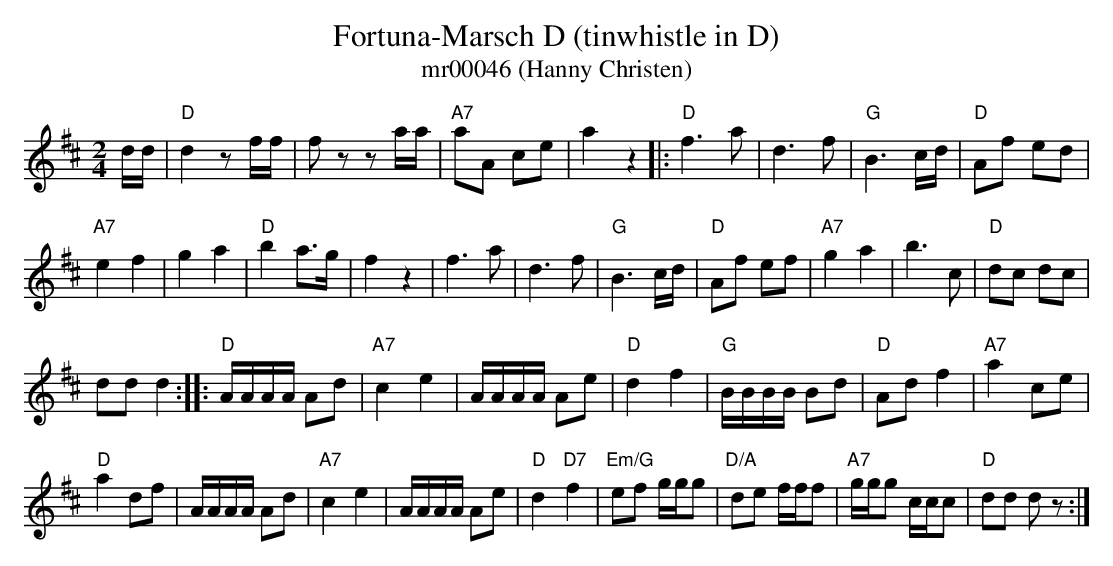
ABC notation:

X:1
T:Fortuna-Marsch D (tinwhistle in D)
T:mr00046 (Hanny Christen)
M:2/4
L:1/8
K:D%%MIDI gchordon
d/2d/2 | "D"d2zf/2f/2 | f zza/2a/2 | "A7"aA ce | a2z2 |: "D"f3a | d3f | "G"B3 c/2d/2 | \
"D"Af ed |
"A7"e2f2 | g2a2 | "D"b2 a>g | f2z2 | f3a | d3f | "G"B3 c/2d/2 | \
"D"Af ef | "A7"g2a2 | b3c | "D"dc dc |
dd d2 :: "D"A/2A/2A/2A/2 Ad | "A7"c2e2 | \
A/2A/2A/2A/2 Ae | "D"d2f2 | "G"B/2B/2B/2B/2 Bd | "D"Ad f2 | "A7"a2 ce |
"D"a2 df | A/2A/2A/2A/2 Ad | "A7"c2e2 | \
A/2A/2A/2A/2 Ae | "D"d2"D7"f2 | "Em/G"ef g/2g/2g | "D/A"de f/2f/2f | "A7"g/2g/2g c/2c/2c | "D"dd dz :|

--

What the exercise asks | Transcribe the material above character for character, keeping every line as it is, and leave the picture out of your answer.

Task result |
ABC notation:

X:1
T:Fortuna-Marsch D (tinwhistle in D)
T:mr00046 (Hanny Christen)
M:2/4
L:1/8
K:D%%MIDI gchordon
d/2d/2 | "D"d2zf/2f/2 | f zza/2a/2 | "A7"aA ce | a2z2 |: "D"f3a | d3f | "G"B3 c/2d/2 | \
"D"Af ed |
"A7"e2f2 | g2a2 | "D"b2 a>g | f2z2 | f3a | d3f | "G"B3 c/2d/2 | \
"D"Af ef | "A7"g2a2 | b3c | "D"dc dc |
dd d2 :: "D"A/2A/2A/2A/2 Ad | "A7"c2e2 | \
A/2A/2A/2A/2 Ae | "D"d2f2 | "G"B/2B/2B/2B/2 Bd | "D"Ad f2 | "A7"a2 ce |
"D"a2 df | A/2A/2A/2A/2 Ad | "A7"c2e2 | \
A/2A/2A/2A/2 Ae | "D"d2"D7"f2 | "Em/G"ef g/2g/2g | "D/A"de f/2f/2f | "A7"g/2g/2g c/2c/2c | "D"dd dz :|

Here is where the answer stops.